In this 1987 case, the United States Supreme Court struck down a Louisiana law that required the teaching of creationism alongside evolution. The Court ruled that the law failed to pass the criteria established in Lemon v. Kurtzman (the "Lemon Test")—that is, the law advanced a religious objective and it led to the excessive entanglement of church and state by mandating "the symbolic and financial support of government to achieve a religious purpose."

Wallace v. Jaffree

In this 1985 case, the United States Supreme Court ruled that an Alabama law authorizing public school teachers to hold a minute of silence for "meditation or voluntary prayer" violated the establishment clause of the First Amendment. The Court held that the Alabama statute failed the Lemon Test by advancing a religious, rather than a secular, purpose.

Wisconsin v. Yoder

In this 1972 case, the United States Supreme Court concluded that the refusal of Amish parent to send their children to school until the age of sixteen, as required by law, was protected by the First Amendment.

Zelman v. Simmons-Harris

In this 2002 case, the United States Supreme Court ruled that Cleveland’s school voucher program did not violate the establishment clause of the First Amendment. The Court held that since the program addressed a legitimate secular purpose of improving the educational options of poor children within an underperforming school system and since the vouchers, in the form of scholarships up to $2250, were made available to a large category of people who were then free to direct this money to the religious or non-religious school of their choice, the government program was neutral on religion and therefore not in violation of the First Amendment.

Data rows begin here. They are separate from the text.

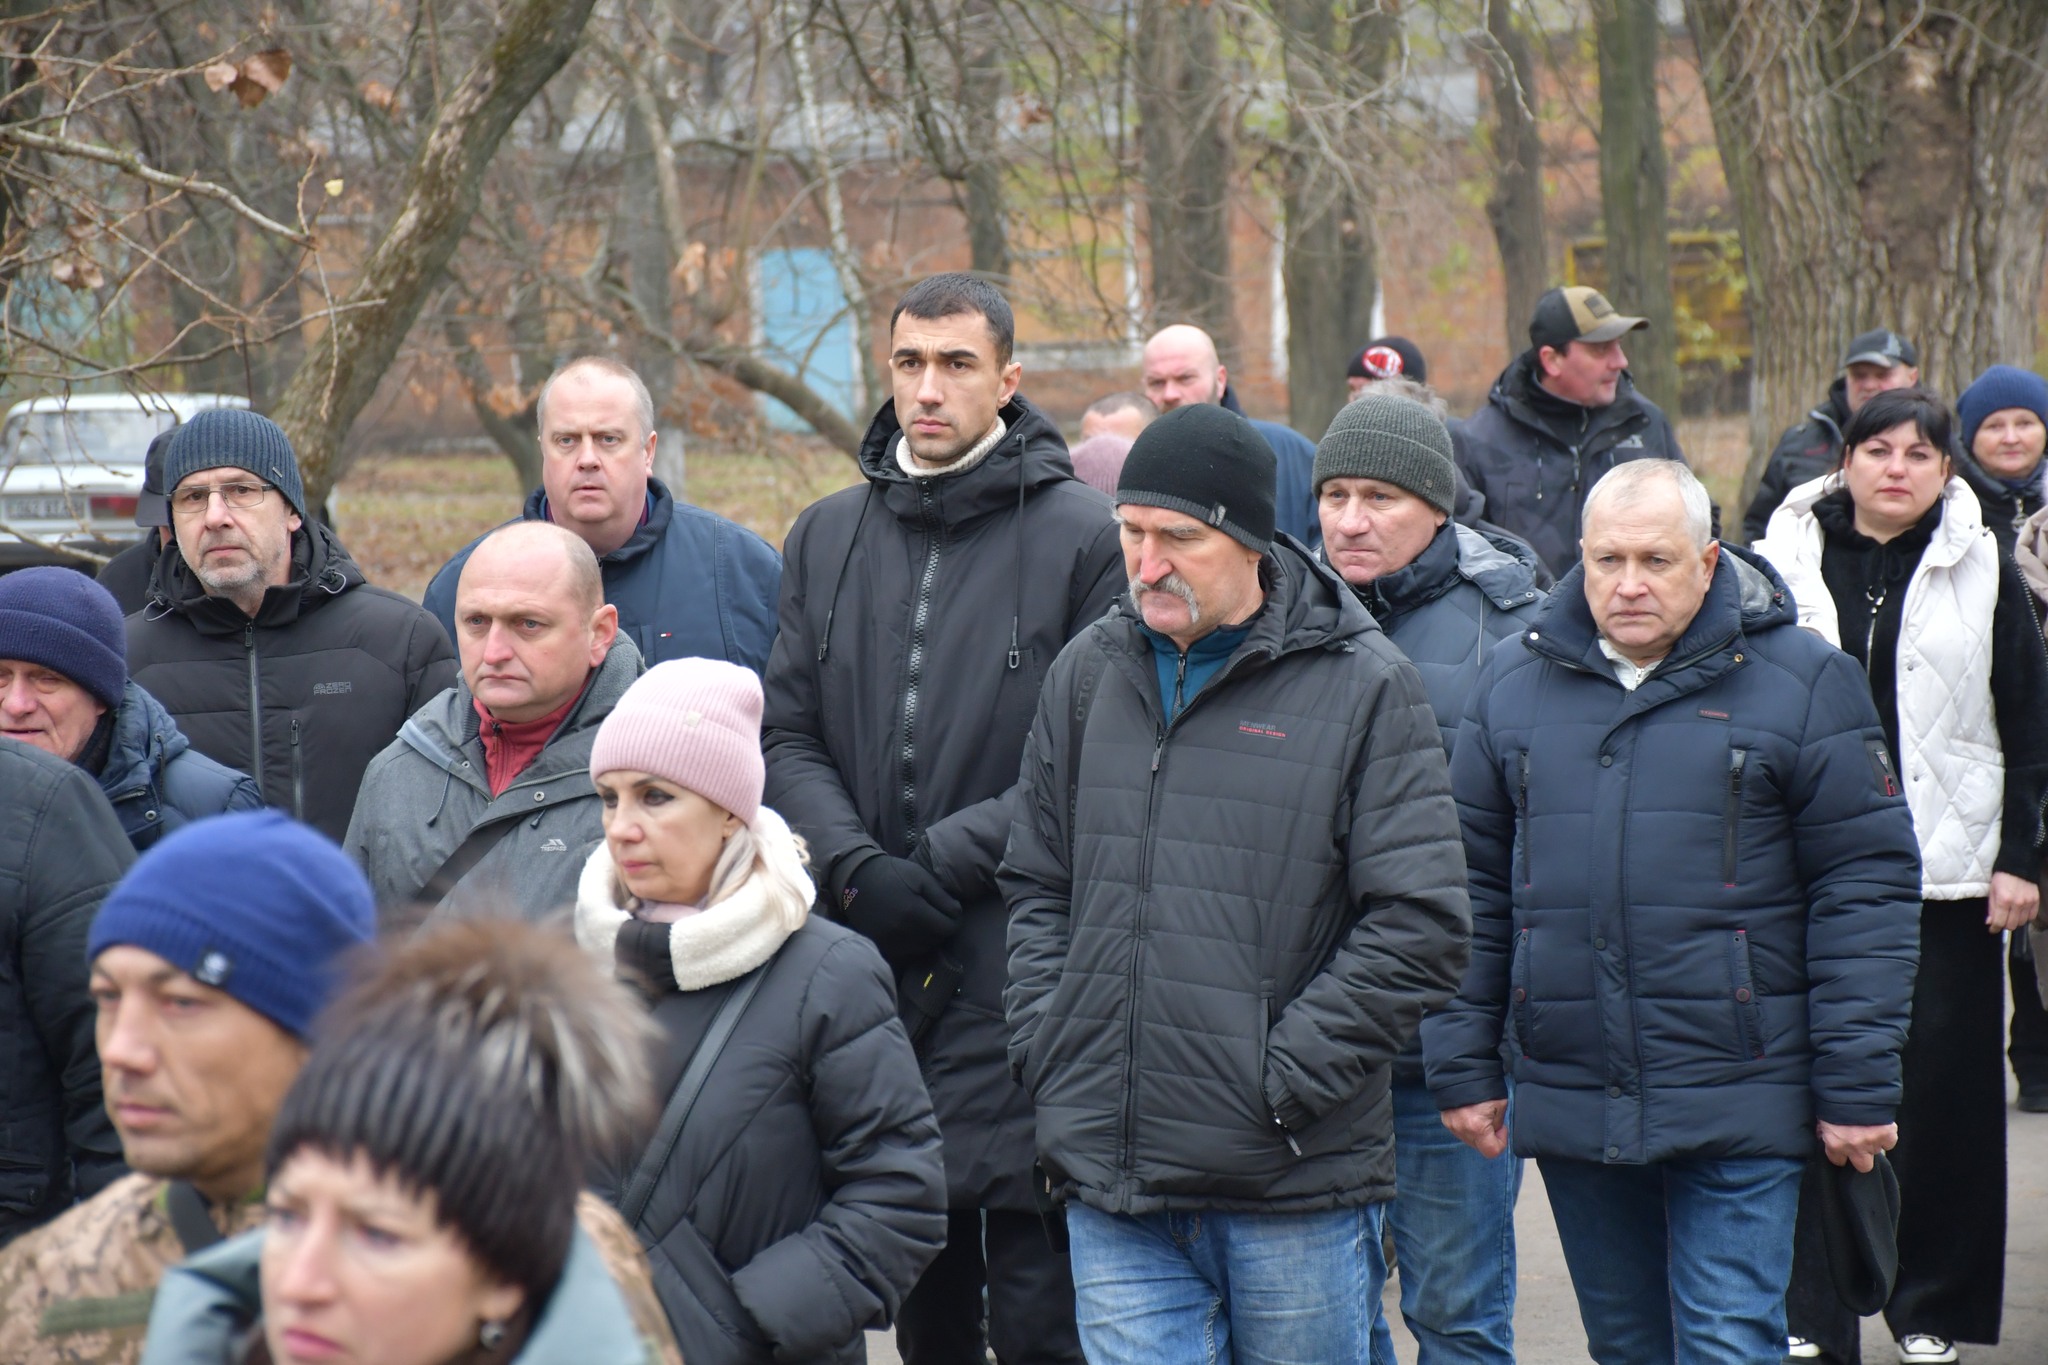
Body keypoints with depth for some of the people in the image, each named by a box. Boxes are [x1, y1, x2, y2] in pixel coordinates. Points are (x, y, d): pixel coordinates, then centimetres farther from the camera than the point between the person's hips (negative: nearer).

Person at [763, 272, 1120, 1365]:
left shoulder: (1081, 535, -2)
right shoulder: (827, 537, 13)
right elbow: (788, 735, 9)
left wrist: (942, 863, -13)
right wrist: (857, 871, -8)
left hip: (1022, 974, -4)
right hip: (870, 965, 5)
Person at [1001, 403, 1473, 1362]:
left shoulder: (1364, 687, -4)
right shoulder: (1089, 674, 10)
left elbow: (1419, 927, -9)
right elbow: (1037, 887, 18)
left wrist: (1282, 1079, -12)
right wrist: (1049, 1055, 4)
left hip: (1296, 1185, -3)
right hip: (1110, 1181, 3)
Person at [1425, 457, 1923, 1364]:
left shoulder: (1801, 683, -2)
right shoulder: (1513, 684, 8)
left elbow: (1867, 885, -4)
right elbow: (1471, 888, 11)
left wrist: (1858, 1085, -8)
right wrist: (1463, 1064, 7)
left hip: (1737, 1108, -4)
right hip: (1569, 1104, 4)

Zobrest v. Catalina Foothills School District

In this 1993 case, the United States Supreme Court ruled that the district could provide a sign language interpreter for a deaf child attending a Catholic high school without violating the establishment clause of the First Amendment.

Zorach v. Clausen

In this 1952 case, the United States Supreme Court ruled that New York’s "release time" program, which allowed public school students to leave school early in order to attend religion classes, was permissible because the religious instruction took place off school grounds. In an earlier case, McCollum v. Board of Education, the Court had ruled an Illinois release time program unconstitutional because the religious instruction occurred on public school grounds.